In Chapter 5 we will discuss applications such as curve sketching involving the geometric interpretation of the second derivative of a function. The following examples provide an interpretation of both the first and the second derivative in familiar roles.

Subsection 4.2.4 Applications

In economics, the derivative \(y=E'(q)\) of a certain function \(y=E(q)\) representing either cost, average cost, revenue, or profit is referred to by yet another name, namely marginal cost function , marginal average cost function, marginal revenue function, marginal profit function respectively. The study of the rate of change of economic functions is referred to as marginal analysis. As before, the marginal function \(y=E'(q)\) indicates the rate of change of the function \(y=E(q)\) with respect to the number \(q\) of units produced. For example: We are given a revenue function \(R(q)=pq= qf(q)\text{,}\) where \(p\) is the unit selling price of the commodity, \(q\) is the quantity of the commodity demanded, and \(f\) is the demand function.
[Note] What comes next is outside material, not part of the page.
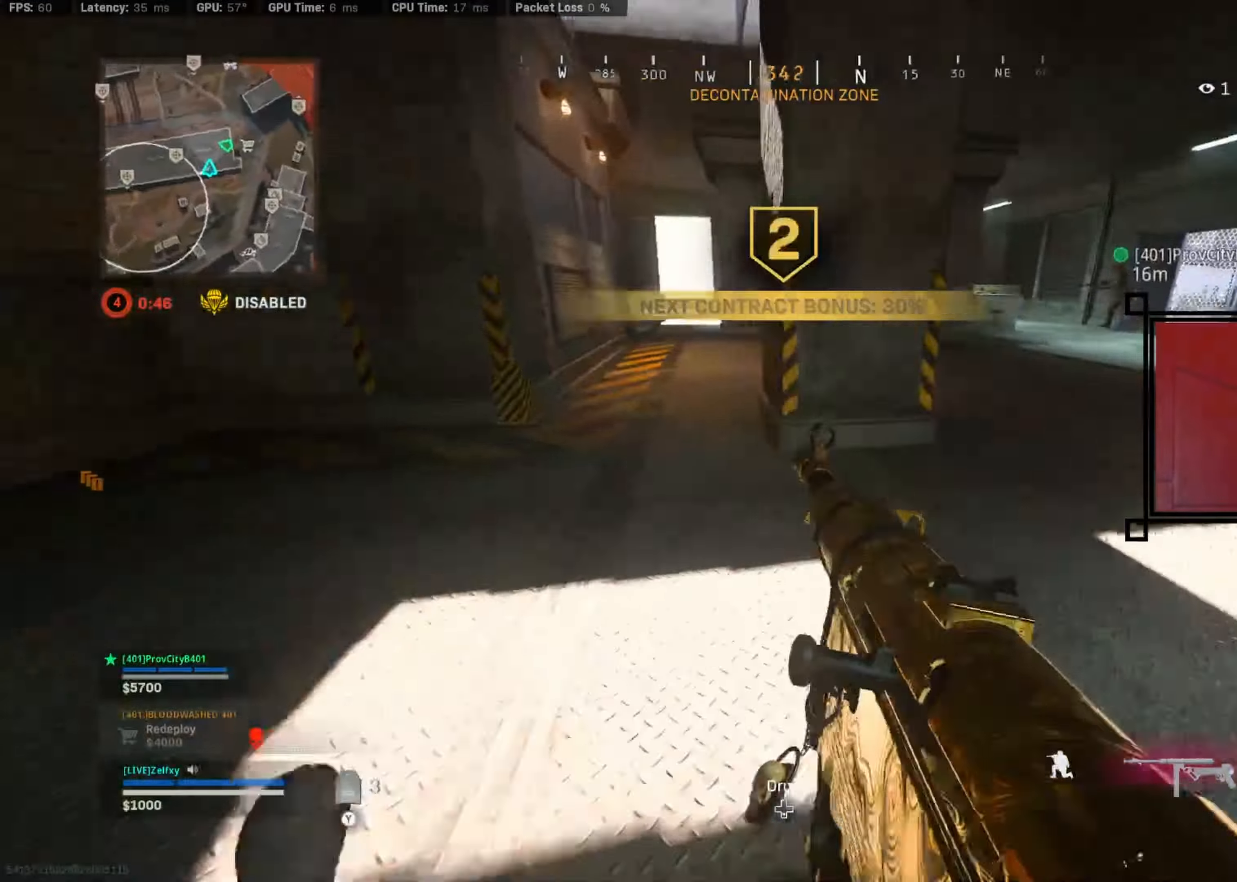
{"buttons": [], "left_stick": "down", "right_stick": "center", "events": [[33, "R3", "up"], [100, "A", "down"], [133, "left_stick", "down-left"], [200, "A", "up"], [267, "right_stick", "center"], [367, "left_stick", "down"]]}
Then the marginal revenue function \(R'(q)\) yields the actual revenue realized from the sale of an additional unit of the commodity given that sales are already at a certain level.
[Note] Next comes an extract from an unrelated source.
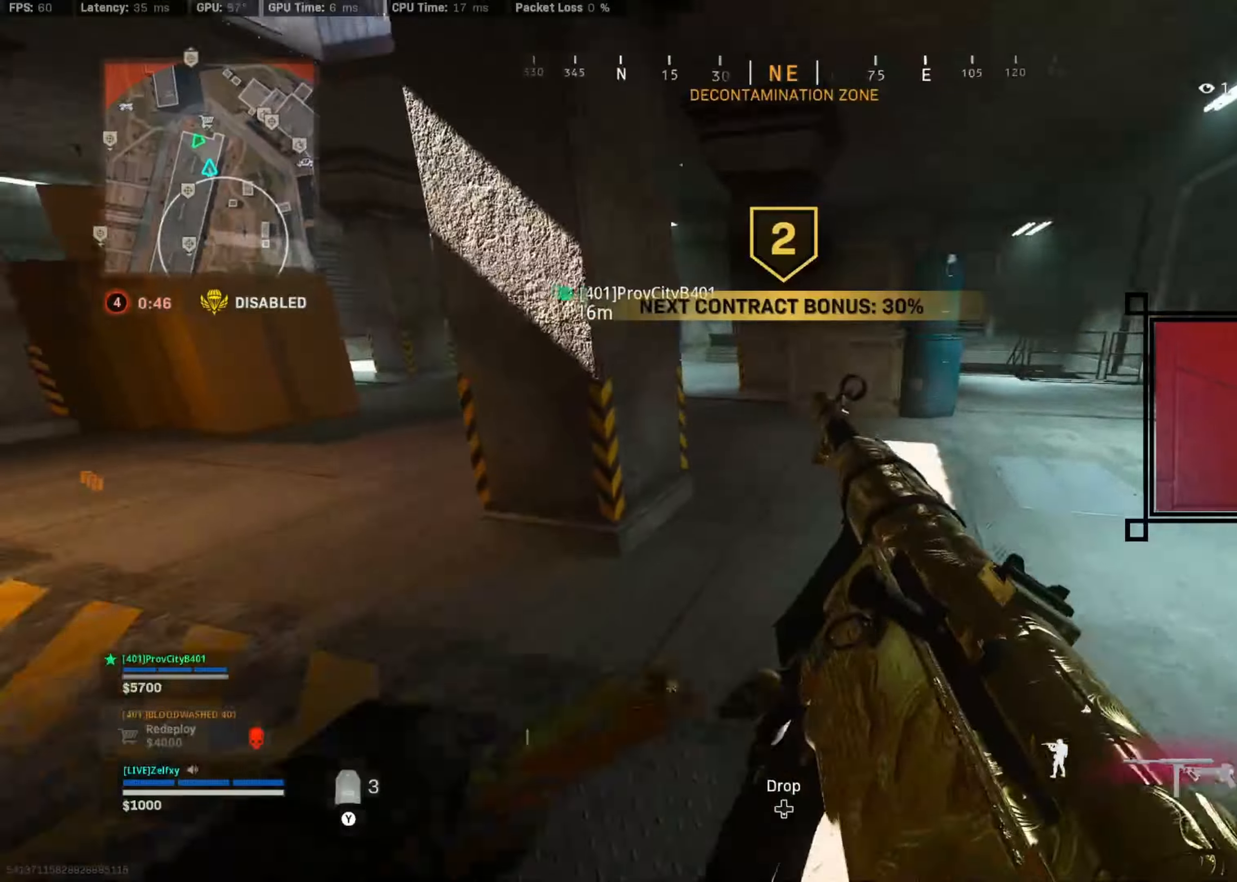
{"buttons": [], "left_stick": "up-right", "right_stick": "center", "events": [[133, "right_stick", "up"], [200, "left_stick", "center"], [233, "right_stick", "center"], [300, "left_stick", "up"], [367, "left_stick", "up-right"]]}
Example 4.19. Marginal Cost Function.

A certain manufacturer produces tactical flashlights with a daily total manufacturing cost in dollars of

\begin{equation*} C(q) = 0.0001q^{3}-0.08q^{2}+40q+5000 \end{equation*}

where \(q\) stands for the number of tactical flashlights produced.

  1. Determine the marginal cost function.

  2. Calculate the marginal cost when \(q = 200,300,400\text{,}\) and \(600\text{.}\)

  3. What can you deduce from your results?

Solution
  1. The marginal cost \(C'\) is given by the derivative of the total cost function \(C\text{.}\) Thus,

    \begin{equation*} \begin{split} C'(q) \amp = \lim_{h\to 0} \dfrac{C(q+h)-C(q)}{h}\\ \amp = \lim_{h\to 0} \dfrac{0.0001(q+h)^{3} -0.08(q+h)^{2}+40(q+h)+5000-0.001q^{3}+0.08q^{2}-40q-5000}{h} \end{split} \end{equation*}

    We expand, combine like-terms, and simplify by \(h\) to find

    \begin{equation*} C'(q) = 0.003q^{2}-0.16q+40\text{.} \end{equation*}
  2. The marginal cost when \(q = 200,300,400\text{,}\) and \(600\) is given by

    \begin{equation*} \begin{split} \amp C'(200)=0.003(200)^{2}-0.16(200)+40=20\\ \amp C'(300)=0.003(300)^{2}-0.16(300)+40=19\\ \amp C'(400)=0.003(400)^{2}-0.16(400)+40=24\\ \amp C'(600)=0.003(600)^{2}-0.16(600)+40=52 \end{split} \end{equation*}

    or $\(20\text{,}\) $\(19\text{,}\) $\(24\) and $\(52\text{,}\) respectively.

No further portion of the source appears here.